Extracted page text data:
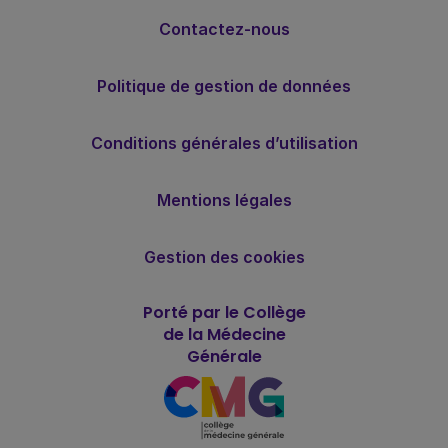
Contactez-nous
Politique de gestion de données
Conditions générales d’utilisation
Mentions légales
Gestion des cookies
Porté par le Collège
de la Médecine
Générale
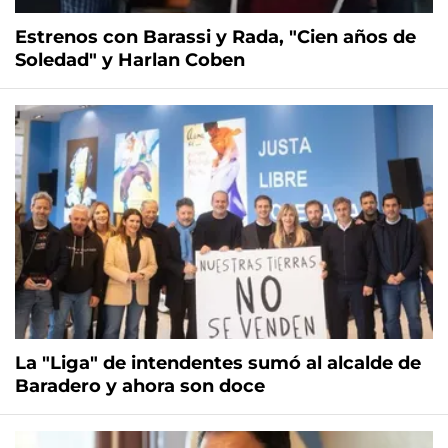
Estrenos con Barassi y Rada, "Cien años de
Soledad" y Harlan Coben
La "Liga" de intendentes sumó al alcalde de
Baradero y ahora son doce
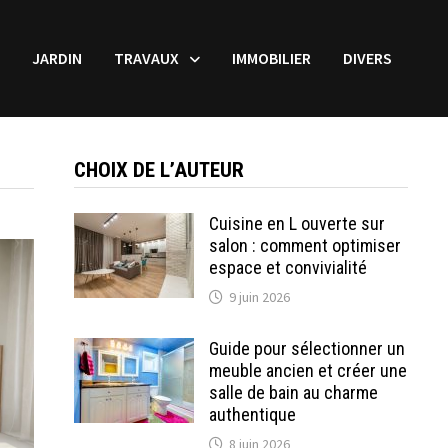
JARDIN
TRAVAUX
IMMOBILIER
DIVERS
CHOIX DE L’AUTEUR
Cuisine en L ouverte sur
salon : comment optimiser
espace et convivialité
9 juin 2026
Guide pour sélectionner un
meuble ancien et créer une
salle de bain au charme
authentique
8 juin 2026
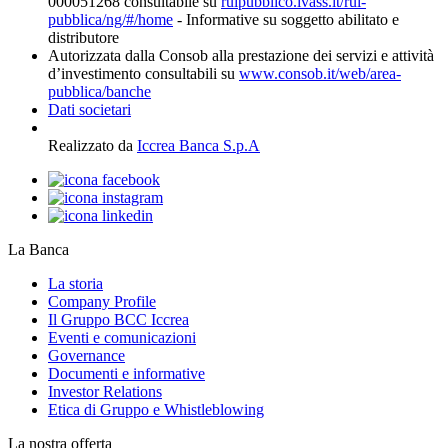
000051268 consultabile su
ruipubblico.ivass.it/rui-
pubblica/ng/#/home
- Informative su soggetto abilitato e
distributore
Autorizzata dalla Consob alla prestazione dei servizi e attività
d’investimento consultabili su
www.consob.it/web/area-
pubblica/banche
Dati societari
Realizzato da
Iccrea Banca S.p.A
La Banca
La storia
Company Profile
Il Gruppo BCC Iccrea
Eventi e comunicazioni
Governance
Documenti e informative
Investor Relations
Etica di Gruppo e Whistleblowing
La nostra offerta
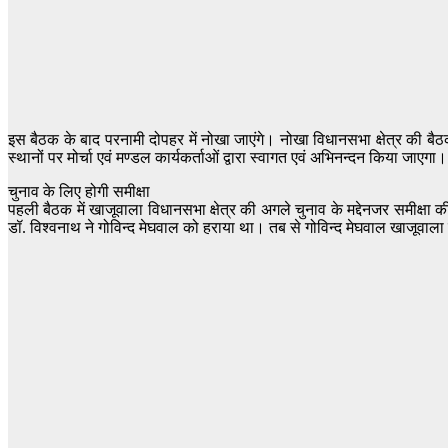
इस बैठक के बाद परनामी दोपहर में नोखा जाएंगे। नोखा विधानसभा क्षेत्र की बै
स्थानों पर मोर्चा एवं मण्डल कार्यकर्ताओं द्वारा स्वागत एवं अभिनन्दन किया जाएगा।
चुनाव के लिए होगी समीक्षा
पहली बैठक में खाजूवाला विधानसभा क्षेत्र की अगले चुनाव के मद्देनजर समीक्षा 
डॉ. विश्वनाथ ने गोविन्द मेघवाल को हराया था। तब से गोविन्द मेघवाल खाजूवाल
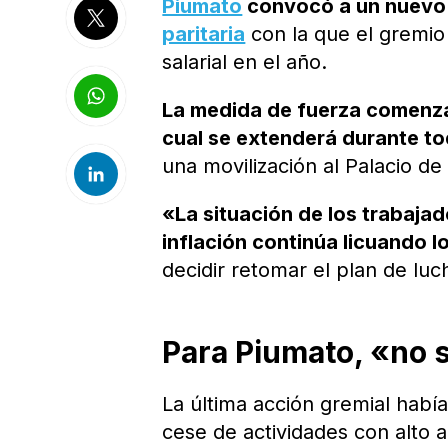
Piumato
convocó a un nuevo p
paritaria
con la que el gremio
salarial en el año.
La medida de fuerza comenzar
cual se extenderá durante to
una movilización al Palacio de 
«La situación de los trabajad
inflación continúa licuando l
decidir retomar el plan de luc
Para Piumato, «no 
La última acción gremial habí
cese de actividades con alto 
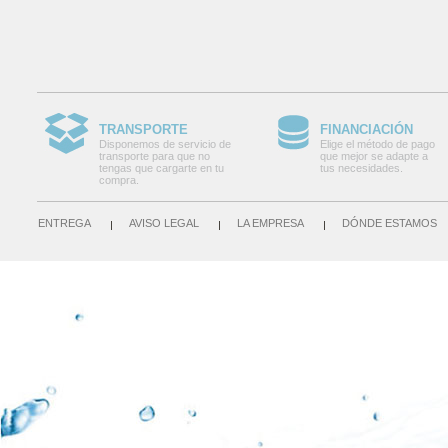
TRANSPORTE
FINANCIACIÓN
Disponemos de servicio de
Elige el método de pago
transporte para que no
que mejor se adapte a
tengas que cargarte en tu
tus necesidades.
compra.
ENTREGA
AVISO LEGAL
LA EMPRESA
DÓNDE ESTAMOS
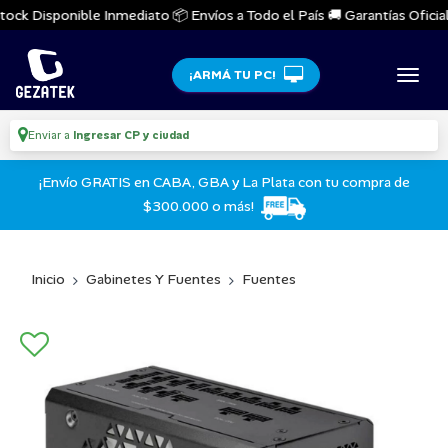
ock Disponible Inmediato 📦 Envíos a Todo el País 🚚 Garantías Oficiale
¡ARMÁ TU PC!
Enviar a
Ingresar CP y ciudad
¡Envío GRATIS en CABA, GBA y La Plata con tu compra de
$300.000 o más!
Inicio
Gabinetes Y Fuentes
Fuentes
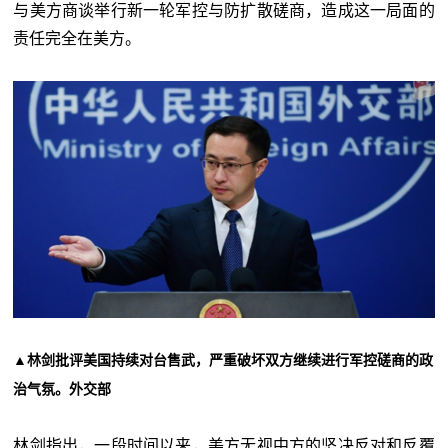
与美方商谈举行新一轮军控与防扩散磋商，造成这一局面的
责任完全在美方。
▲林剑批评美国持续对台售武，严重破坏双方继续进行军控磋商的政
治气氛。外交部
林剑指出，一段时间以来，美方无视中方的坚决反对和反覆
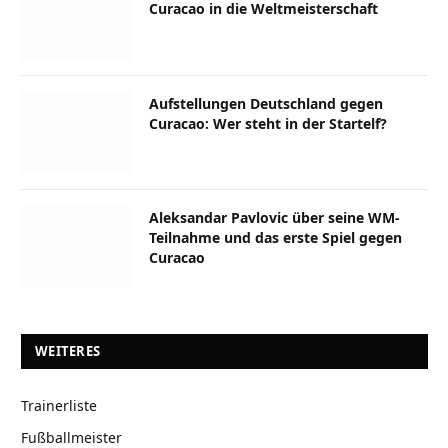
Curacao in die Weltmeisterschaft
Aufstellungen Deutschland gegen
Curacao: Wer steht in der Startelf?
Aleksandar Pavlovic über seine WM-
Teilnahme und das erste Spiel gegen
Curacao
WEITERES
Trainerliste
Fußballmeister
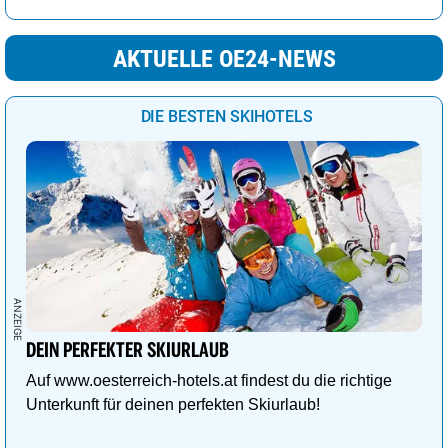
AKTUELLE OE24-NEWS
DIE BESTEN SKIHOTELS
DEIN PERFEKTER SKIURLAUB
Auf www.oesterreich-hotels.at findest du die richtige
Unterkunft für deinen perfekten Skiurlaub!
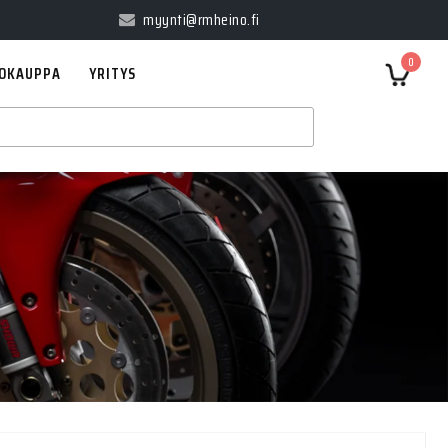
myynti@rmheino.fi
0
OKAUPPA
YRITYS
==
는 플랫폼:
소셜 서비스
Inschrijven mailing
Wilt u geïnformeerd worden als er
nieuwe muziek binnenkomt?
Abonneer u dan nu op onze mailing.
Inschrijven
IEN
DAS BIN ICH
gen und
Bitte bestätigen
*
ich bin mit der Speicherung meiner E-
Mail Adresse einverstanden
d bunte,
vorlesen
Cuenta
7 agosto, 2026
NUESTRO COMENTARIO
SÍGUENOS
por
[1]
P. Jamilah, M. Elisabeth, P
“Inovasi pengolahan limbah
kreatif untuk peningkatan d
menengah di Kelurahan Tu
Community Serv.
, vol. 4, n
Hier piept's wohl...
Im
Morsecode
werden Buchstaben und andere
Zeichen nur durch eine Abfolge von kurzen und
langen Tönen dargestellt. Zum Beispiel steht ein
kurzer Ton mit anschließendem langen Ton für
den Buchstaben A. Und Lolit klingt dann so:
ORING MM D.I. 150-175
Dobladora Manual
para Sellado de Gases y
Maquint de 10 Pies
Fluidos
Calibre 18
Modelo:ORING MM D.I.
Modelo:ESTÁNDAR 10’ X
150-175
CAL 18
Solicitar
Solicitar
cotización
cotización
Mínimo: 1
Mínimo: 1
==
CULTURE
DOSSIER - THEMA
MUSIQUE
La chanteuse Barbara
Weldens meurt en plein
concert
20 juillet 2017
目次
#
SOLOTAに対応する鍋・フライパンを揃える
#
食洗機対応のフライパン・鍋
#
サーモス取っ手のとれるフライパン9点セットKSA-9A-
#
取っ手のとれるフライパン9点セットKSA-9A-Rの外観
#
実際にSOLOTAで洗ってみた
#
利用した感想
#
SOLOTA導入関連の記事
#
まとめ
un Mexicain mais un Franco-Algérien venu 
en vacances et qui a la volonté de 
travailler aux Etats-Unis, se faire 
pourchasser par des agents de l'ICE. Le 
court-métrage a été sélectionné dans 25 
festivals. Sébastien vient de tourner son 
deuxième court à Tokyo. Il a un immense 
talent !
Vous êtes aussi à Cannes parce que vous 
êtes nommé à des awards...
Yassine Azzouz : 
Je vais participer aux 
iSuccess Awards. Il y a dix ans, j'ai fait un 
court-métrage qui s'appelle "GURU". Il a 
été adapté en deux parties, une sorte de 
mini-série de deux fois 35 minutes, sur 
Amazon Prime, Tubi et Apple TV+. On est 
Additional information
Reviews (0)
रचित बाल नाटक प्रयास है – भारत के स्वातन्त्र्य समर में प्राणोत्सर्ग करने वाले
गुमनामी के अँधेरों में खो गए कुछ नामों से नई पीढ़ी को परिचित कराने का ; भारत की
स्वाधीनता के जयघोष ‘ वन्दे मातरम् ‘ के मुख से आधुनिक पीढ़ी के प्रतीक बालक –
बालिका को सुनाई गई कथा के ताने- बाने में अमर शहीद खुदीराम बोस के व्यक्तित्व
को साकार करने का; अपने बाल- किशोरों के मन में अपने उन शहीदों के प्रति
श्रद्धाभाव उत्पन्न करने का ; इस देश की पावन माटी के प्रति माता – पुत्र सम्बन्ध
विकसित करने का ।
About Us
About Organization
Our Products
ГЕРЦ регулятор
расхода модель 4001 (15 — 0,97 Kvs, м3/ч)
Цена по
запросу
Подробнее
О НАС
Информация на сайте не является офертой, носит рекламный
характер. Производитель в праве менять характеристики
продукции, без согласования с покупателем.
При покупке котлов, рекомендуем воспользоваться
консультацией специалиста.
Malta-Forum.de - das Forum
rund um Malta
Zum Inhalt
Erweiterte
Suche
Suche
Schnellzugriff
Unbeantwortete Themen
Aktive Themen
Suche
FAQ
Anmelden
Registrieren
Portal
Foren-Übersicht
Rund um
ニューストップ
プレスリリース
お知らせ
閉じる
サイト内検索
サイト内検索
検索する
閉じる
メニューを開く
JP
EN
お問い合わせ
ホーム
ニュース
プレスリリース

■ **JOB ITEM**
From the entries above, copy each line that holds "Themen".

■ **EXPECTED OUTPUT**
Unbeantwortete Themen
Aktive Themen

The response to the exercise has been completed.